#### [To do]
Can you reproduce every line of the listing below, keeping each name, spelling, and line order unchanged?

===== Material

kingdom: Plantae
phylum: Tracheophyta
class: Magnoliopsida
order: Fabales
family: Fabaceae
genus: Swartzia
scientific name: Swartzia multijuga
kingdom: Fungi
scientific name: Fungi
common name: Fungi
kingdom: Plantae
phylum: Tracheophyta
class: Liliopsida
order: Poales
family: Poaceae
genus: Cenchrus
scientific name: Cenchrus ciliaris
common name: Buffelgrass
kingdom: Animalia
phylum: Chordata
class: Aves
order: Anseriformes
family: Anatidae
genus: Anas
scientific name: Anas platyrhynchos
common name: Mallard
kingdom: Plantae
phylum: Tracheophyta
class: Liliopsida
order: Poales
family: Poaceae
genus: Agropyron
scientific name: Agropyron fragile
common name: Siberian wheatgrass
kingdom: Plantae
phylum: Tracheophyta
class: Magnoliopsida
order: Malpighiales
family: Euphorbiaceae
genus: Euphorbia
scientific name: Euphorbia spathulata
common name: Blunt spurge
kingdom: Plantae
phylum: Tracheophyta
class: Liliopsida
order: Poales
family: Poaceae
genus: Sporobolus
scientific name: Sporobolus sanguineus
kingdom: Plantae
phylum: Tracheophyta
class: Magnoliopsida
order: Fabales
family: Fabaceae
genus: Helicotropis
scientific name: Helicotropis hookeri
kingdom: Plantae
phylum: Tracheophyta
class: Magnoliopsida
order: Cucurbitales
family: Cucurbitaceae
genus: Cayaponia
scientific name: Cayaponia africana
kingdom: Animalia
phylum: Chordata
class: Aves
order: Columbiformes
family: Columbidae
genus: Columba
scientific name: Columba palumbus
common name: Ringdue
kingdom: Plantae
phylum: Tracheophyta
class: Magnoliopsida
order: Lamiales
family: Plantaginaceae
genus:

==========

#### [Complete output]
kingdom: Plantae
phylum: Tracheophyta
class: Magnoliopsida
order: Fabales
family: Fabaceae
genus: Swartzia
scientific name: Swartzia multijuga
kingdom: Fungi
scientific name: Fungi
common name: Fungi
kingdom: Plantae
phylum: Tracheophyta
class: Liliopsida
order: Poales
family: Poaceae
genus: Cenchrus
scientific name: Cenchrus ciliaris
common name: Buffelgrass
kingdom: Animalia
phylum: Chordata
class: Aves
order: Anseriformes
family: Anatidae
genus: Anas
scientific name: Anas platyrhynchos
common name: Mallard
kingdom: Plantae
phylum: Tracheophyta
class: Liliopsida
order: Poales
family: Poaceae
genus: Agropyron
scientific name: Agropyron fragile
common name: Siberian wheatgrass
kingdom: Plantae
phylum: Tracheophyta
class: Magnoliopsida
order: Malpighiales
family: Euphorbiaceae
genus: Euphorbia
scientific name: Euphorbia spathulata
common name: Blunt spurge
kingdom: Plantae
phylum: Tracheophyta
class: Liliopsida
order: Poales
family: Poaceae
genus: Sporobolus
scientific name: Sporobolus sanguineus
kingdom: Plantae
phylum: Tracheophyta
class: Magnoliopsida
order: Fabales
family: Fabaceae
genus: Helicotropis
scientific name: Helicotropis hookeri
kingdom: Plantae
phylum: Tracheophyta
class: Magnoliopsida
order: Cucurbitales
family: Cucurbitaceae
genus: Cayaponia
scientific name: Cayaponia africana
kingdom: Animalia
phylum: Chordata
class: Aves
order: Columbiformes
family: Columbidae
genus: Columba
scientific name: Columba palumbus
common name: Ringdue
kingdom: Plantae
phylum: Tracheophyta
class: Magnoliopsida
order: Lamiales
family: Plantaginaceae
genus:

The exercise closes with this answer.